Exercise instructions:
With both ends included, repeat exactly the lines of the entries below from the one containing "fruit: none [406,337,433,368]" down to the one containing "framed print: none", and no others.

Data excerpts:

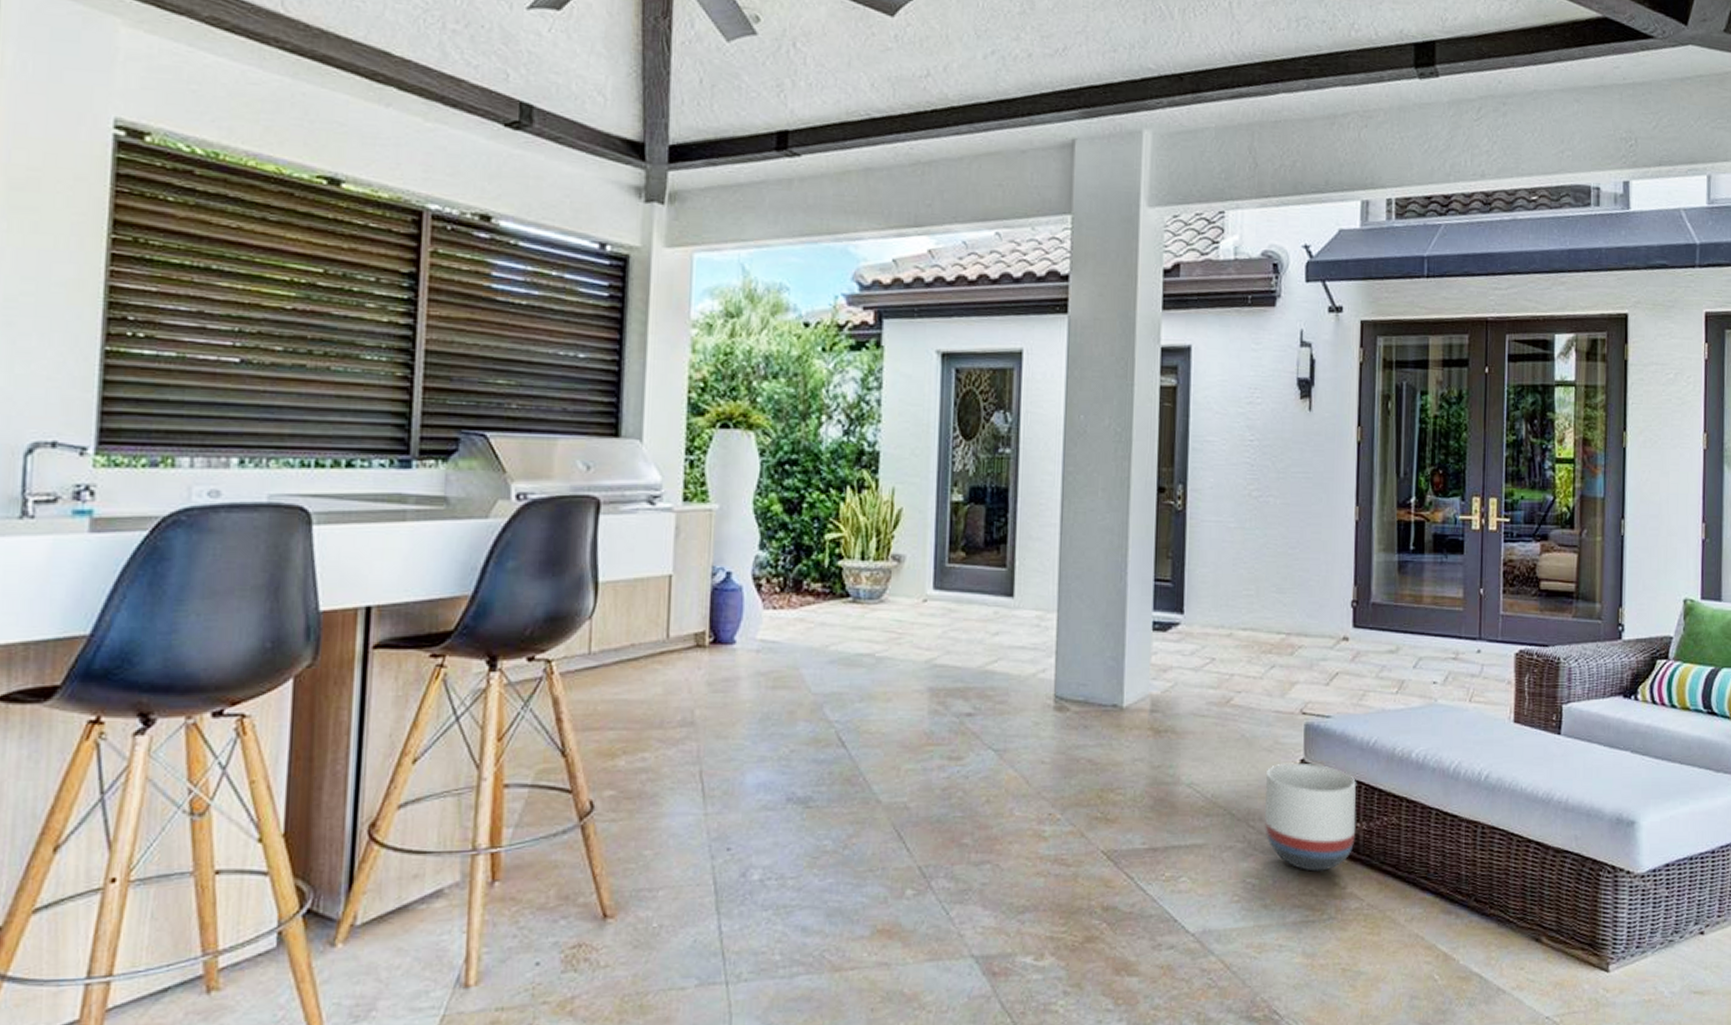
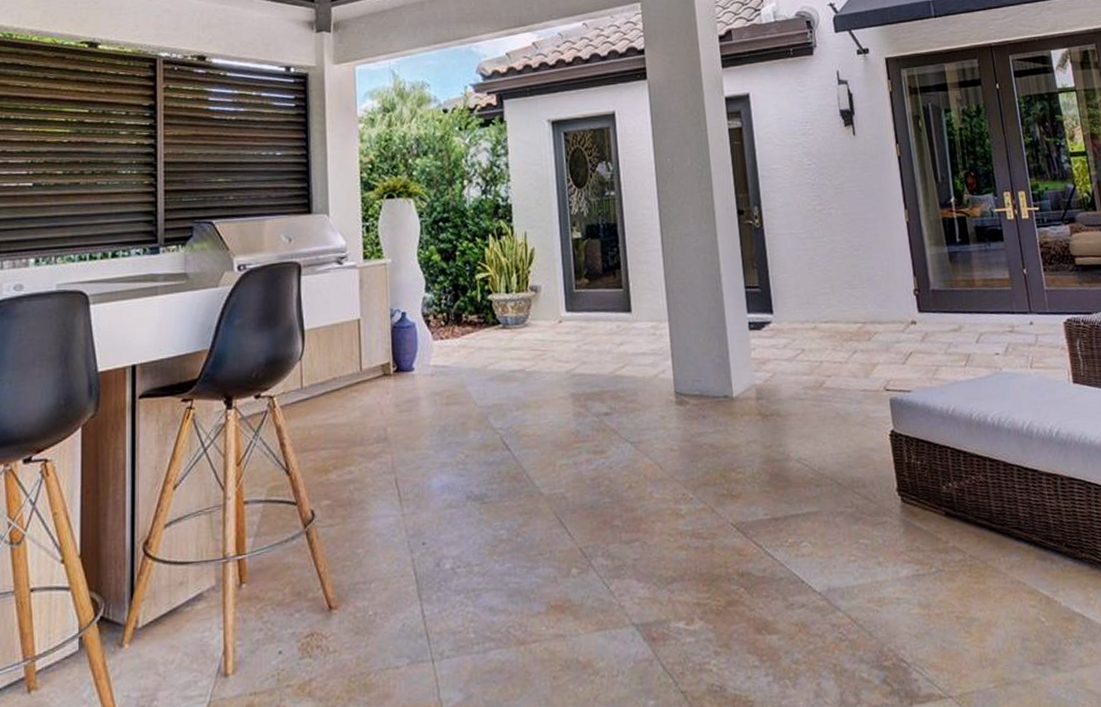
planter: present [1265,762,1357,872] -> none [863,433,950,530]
==
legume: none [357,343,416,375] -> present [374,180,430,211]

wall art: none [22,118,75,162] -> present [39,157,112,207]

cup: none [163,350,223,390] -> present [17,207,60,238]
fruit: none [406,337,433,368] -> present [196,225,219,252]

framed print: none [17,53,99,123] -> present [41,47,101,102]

The completed task:
fruit: none [406,337,433,368] -> present [196,225,219,252]

framed print: none [17,53,99,123] -> present [41,47,101,102]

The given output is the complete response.